◆ **WHAT THIS TASK INVOLVES**
From the entries below, copy every line that contains the word "Extended". Reproduce each such line unchanged, in its original order.

◆ **LISTED RECORDS**
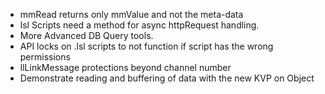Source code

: - mmRead returns only mmValue and not the meta-data
- lsl Scripts need a method for async httpRequest handling.  
- More Advanced DB Query tools. 
- API locks on .lsl scripts to not function if script has the wrong permissions
- llLinkMessage protections beyond channel number
- Demonstrate reading and buffering of data with the new KVP on Object


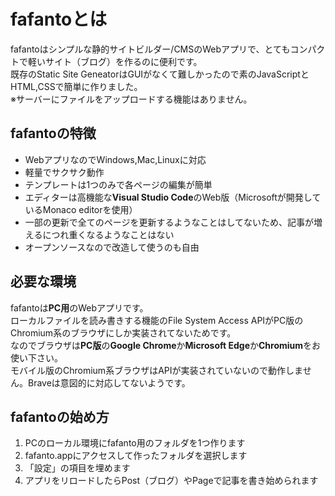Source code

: # fafantoとは
fafantoはシンプルな静的サイトビルダー/CMSのWebアプリで、とてもコンパクトで軽いサイト（ブログ）を作るのに便利です。  
既存のStatic Site GeneatorはGUIがなくて難しかったので素のJavaScriptとHTML,CSSで簡単に作りました。  
※サーバーにファイルをアップロードする機能はありません。

## fafantoの特徴
* WebアプリなのでWindows,Mac,Linuxに対応
* 軽量でサクサク動作
* テンプレートは1つのみで各ページの編集が簡単
* エディターは高機能な**Visual Studio Code**のWeb版（Microsoftが開発しているMonaco editorを使用）
* 一部の更新で全てのページを更新するようなことはしてないため、記事が増えるにつれ重くなるようなことはない
* オープンソースなので改造して使うのも自由
## 必要な環境
fafantoは**PC用**のWebアプリです。  
ローカルファイルを読み書きする機能のFile System Access APIがPC版のChromium系のブラウザにしか実装されてないためです。  
なのでブラウザは**PC版**の**Google Chrome**か**Microsoft Edge**か**Chromium**をお使い下さい。  
モバイル版のChromium系ブラウザはAPIが実装されていないので動作しません。Braveは意図的に対応してないようです。  
## fafantoの始め方
1. PCのローカル環境にfafanto用のフォルダを1つ作ります
2. fafanto.appにアクセスして作ったフォルダを選択します
3. 「設定」の項目を埋めます
4. アプリをリロードしたらPost（ブログ）やPageで記事を書き始められます
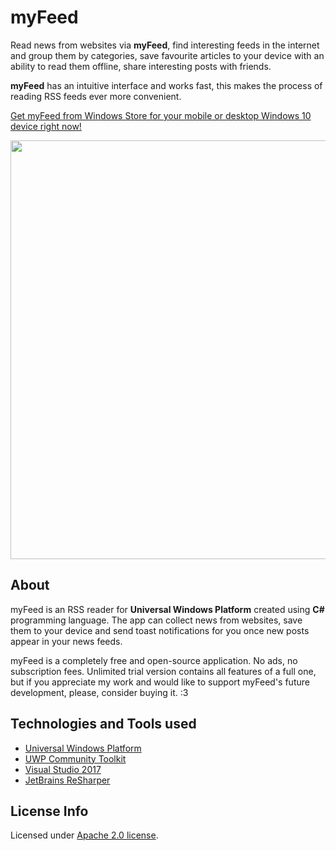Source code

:# myFeed
Read news from websites via <b>myFeed</b>, find interesting feeds in the internet and group them by categories, save favourite articles to your device with an ability to read them offline, share interesting posts with friends.

<b>myFeed</b> has an intuitive interface and works fast, this makes the process of reading RSS feeds ever more convenient. 

<a href="https://www.microsoft.com/en-us/store/apps/myfeed/9nblggh4nw02">Get myFeed from Windows Store for your mobile or desktop Windows 10 device right now!</a>

<a href="https://www.microsoft.com/en-us/store/apps/myfeed/9nblggh4nw02">
  <img src="https://worldbeater.github.io/mockups/myFeed.png" width="670"/>
</a>

## About

myFeed is an RSS reader for <b>Universal Windows Platform</b> created using <b>C#</b> programming language. The app can collect news from websites, save them to your device and send toast notifications for you once new posts appear in your news feeds.

myFeed is a completely free and open-source application. No ads, no subscription fees. Unlimited trial version contains all features of a full one, but if you appreciate my work and would like to support myFeed's future development, please, consider buying it. :3 

## Technologies and Tools used

- <a href="https://developer.microsoft.com/en-us/windows/apps">Universal Windows Platform</a>
- <a href="https://github.com/Microsoft/UWPCommunityToolkit">UWP Community Toolkit</a>
- <a href="https://www.visualstudio.com/ru/vs/whatsnew/">Visual Studio 2017</a>
- <a href="https://www.jetbrains.com/resharper/">JetBrains ReSharper</a>

## License Info
Licensed under <a href="https://github.com/Worldbeater/myFeed/blob/master/LICENSE.md">Apache 2.0 license</a>.
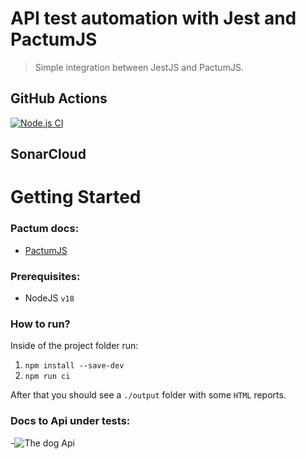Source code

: # API test automation with Jest and PactumJS

> Simple integration between JestJS and PactumJS.

## GitHub Actions

[![Node.js CI](https://github.com/PedroMendesQA/Jest-pactum-/actions/workflows/node.js.yml/badge.svg)](https://github.com/PedroMendesQA/Jest-pactum-/actions/workflows/node.js.yml)

## SonarCloud


# Getting Started

### Pactum docs:
 - [PactumJS](https://pactumjs.github.io/api/api/table-of-contents.html)

### Prerequisites:
 - NodeJS `v18`

### How to run?

Inside of the project folder run:

 1. `npm install --save-dev`
 1. `npm run ci`

After that you should see a `./output` folder with some `HTML` reports.

### Docs to Api under tests:
 -![The dog Api](https://www.thedogapi.com/)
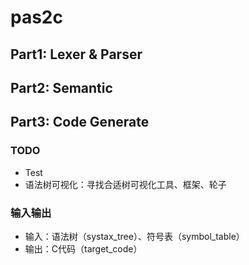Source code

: # pas2c

## Part1: Lexer & Parser

## Part2: Semantic

## Part3: Code Generate
### TODO
- Test
- 语法树可视化：寻找合适树可视化工具、框架、轮子

### 输入输出
- 输入：语法树（systax_tree）、符号表（symbol_table）
- 输出：C代码（target_code）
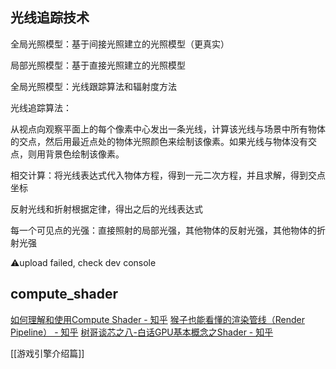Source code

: ## 光线追踪技术

全局光照模型：基于间接光照建立的光照模型（更真实）

局部光照模型：基于直接光照建立的光照模型

全局光照模型：光线跟踪算法和辐射度方法

光线追踪算法：

从视点向观察平面上的每个像素中心发出一条光线，计算该光线与场景中所有物体的交点，然后用最近点处的物体光照颜色来绘制该像素。如果光线与物体没有交点，则用背景色绘制该像素。

相交计算：将光线表达式代入物体方程，得到一元二次方程，并且求解，得到交点坐标

反射光线和折射根据定律，得出之后的光线表达式

每一个可见点的光强：直接照射的局部光强，其他物体的反射光强，其他物体的折射光强

⚠️upload failed, check dev console


## compute_shader
[如何理解和使用Compute Shader - 知乎](https://zhuanlan.zhihu.com/p/595726279)
[猴子也能看懂的渲染管线（Render Pipeline） - 知乎](https://zhuanlan.zhihu.com/p/137780634)
[树哥谈芯之八-白话GPU基本概念之Shader - 知乎](https://zhuanlan.zhihu.com/p/565384134)

[[游戏引擎介绍篇]]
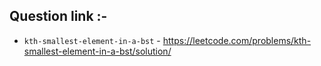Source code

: ## Question link :-

* `kth-smallest-element-in-a-bst` -  https://leetcode.com/problems/kth-smallest-element-in-a-bst/solution/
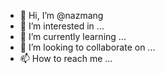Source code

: - 👋 Hi, I’m @nazmang
- 👀 I’m interested in ...
- 🌱 I’m currently learning ...
- 💞️ I’m looking to collaborate on ...
- 📫 How to reach me ...

<!---
nazmang/nazmang is a ✨ special ✨ repository because its `README.md` (this file) appears on your GitHub profile.
You can click the Preview link to take a look at your changes.
--->
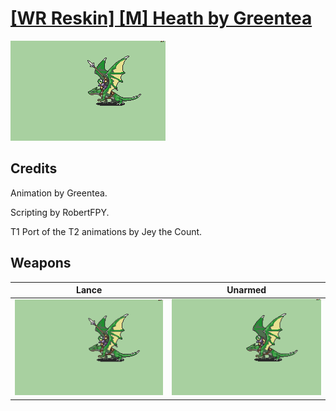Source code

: # [\[WR Reskin\] \[M\] Heath by Greentea](./)

<img src="./2.%20Lance/Lance_000.png" alt="[WR Reskin] [M] Heath by Greentea standing" />

## Credits

Animation by Greentea.

Scripting by RobertFPY.

T1 Port of the T2 animations by Jey the Count.

## Weapons


|Lance |Unarmed |
|  :---: | :---: |
| <img alt="Lance animation" src="./2.%20Lance/Lance.gif" /> | <img alt="Unarmed animation" src="./8.%20Unarmed/Unarmed.gif" /> |
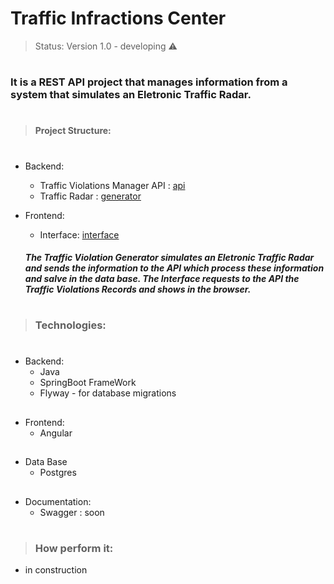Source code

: # Traffic Infractions Center

>Status: Version 1.0 - developing ⚠️ 

#

###  It is a REST API project that manages information from a system that simulates an Eletronic Traffic Radar.
#

>#### Project Structure:
#

* Backend:
   * Traffic Violations Manager API : [api](https://github.com/gibranmenezes/traffic-violation-manager/tree/main/backend/traffic-violation-manager-api)
   * Traffic Radar : [generator](https://github.com/gibranmenezes/traffic-infractions-center/tree/main/backend/com.traffic-radar)

* Frontend:
   * Interface: [interface](https://github.com/gibranmenezes/traffic-violation-manager/tree/main/frontend/interface)
  
  ##### The Traffic Violation Generator simulates an Eletronic Traffic Radar and sends the information to the API which process these information and salve in the data base. The Interface requests to the API the Traffic Violations Records and shows in the browser.

#
>### Technologies:
#
* Backend:
  * Java
  * SpringBoot FrameWork
  * Flyway  - for database migrations
##

* Frontend:
  * Angular 
##
* Data Base
  * Postgres
##

* Documentation:
  * Swagger : soon
#

>### How perform it:

* in construction


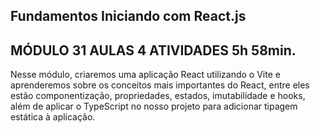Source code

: ## Fundamentos Iniciando com React.js
## MÓDULO 31 AULAS 4 ATIVIDADES 5h 58min.
Nesse módulo, criaremos uma aplicação React utilizando o Vite e aprenderemos sobre os conceitos mais importantes do React, entre eles estão componentização, propriedades, estados, imutabilidade e hooks, além de aplicar o TypeScript no nosso projeto para adicionar tipagem estática à aplicação.
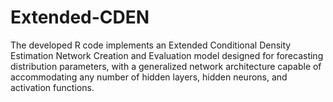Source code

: # Extended-CDEN
The developed R code implements an Extended Conditional Density Estimation Network Creation and Evaluation model designed for forecasting distribution parameters, with a generalized network architecture capable of accommodating any number of hidden layers, hidden neurons, and activation functions.

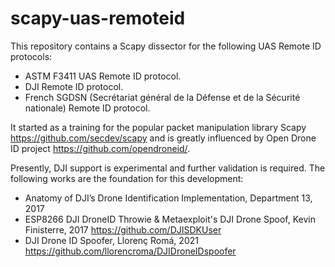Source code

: # scapy-uas-remoteid
This repository contains a Scapy dissector for the following UAS Remote ID protocols:
* ASTM F3411 UAS Remote ID protocol.
* DJI Remote ID protocol.
* French SGDSN (Secrétariat général de la Défense et de la Sécurité nationale) Remote ID protocol.

It started as a training for the popular packet manipulation library Scapy <https://github.com/secdev/scapy> and is greatly influenced by Open Drone ID project <https://github.com/opendroneid/>.

Presently, DJI support is experimental and further validation is required.
The following works are the foundation for this development:
* Anatomy of DJI’s Drone Identification Implementation, Department 13, 2017
* ESP8266 DJI DroneID Throwie & Metaexploit's DJI Drone Spoof, Kevin Finisterre, 2017 <https://github.com/DJISDKUser>
* DJI Drone ID Spoofer, Llorenç Romá, 2021 <https://github.com/llorencroma/DJIDroneIDspoofer>
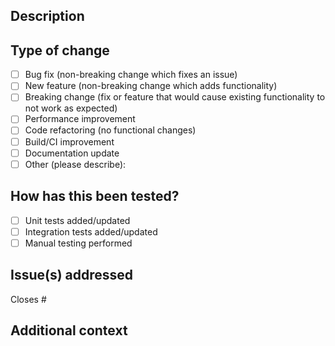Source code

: ## Description
<!-- Provide a clear description of what this PR does and why it's needed -->

## Type of change
<!-- Check the relevant options by putting an "x" in the brackets -->
- [ ] Bug fix (non-breaking change which fixes an issue)
- [ ] New feature (non-breaking change which adds functionality)
- [ ] Breaking change (fix or feature that would cause existing functionality to not work as expected)
- [ ] Performance improvement
- [ ] Code refactoring (no functional changes)
- [ ] Build/CI improvement
- [ ] Documentation update
- [ ] Other (please describe):

## How has this been tested?
<!-- Describe the tests you ran to verify your changes -->
- [ ] Unit tests added/updated
- [ ] Integration tests added/updated
- [ ] Manual testing performed

## Issue(s) addressed
<!-- List the issues this PR closes or references. Use GitHub keywords like "closes" or "fixes" to automatically close issues when this PR is merged -->
Closes #

## Additional context
<!-- Add any other context or screenshots about the pull request here -->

◆ **FINISHED EXERCISE**
: # Extended-CDEN
The developed R code implements an Extended Conditional Density Estimation Network Creation and Evaluation model designed for forecasting distribution parameters, with a generalized network architecture capable of accommodating any number of hidden layers, hidden neurons, and activation functions.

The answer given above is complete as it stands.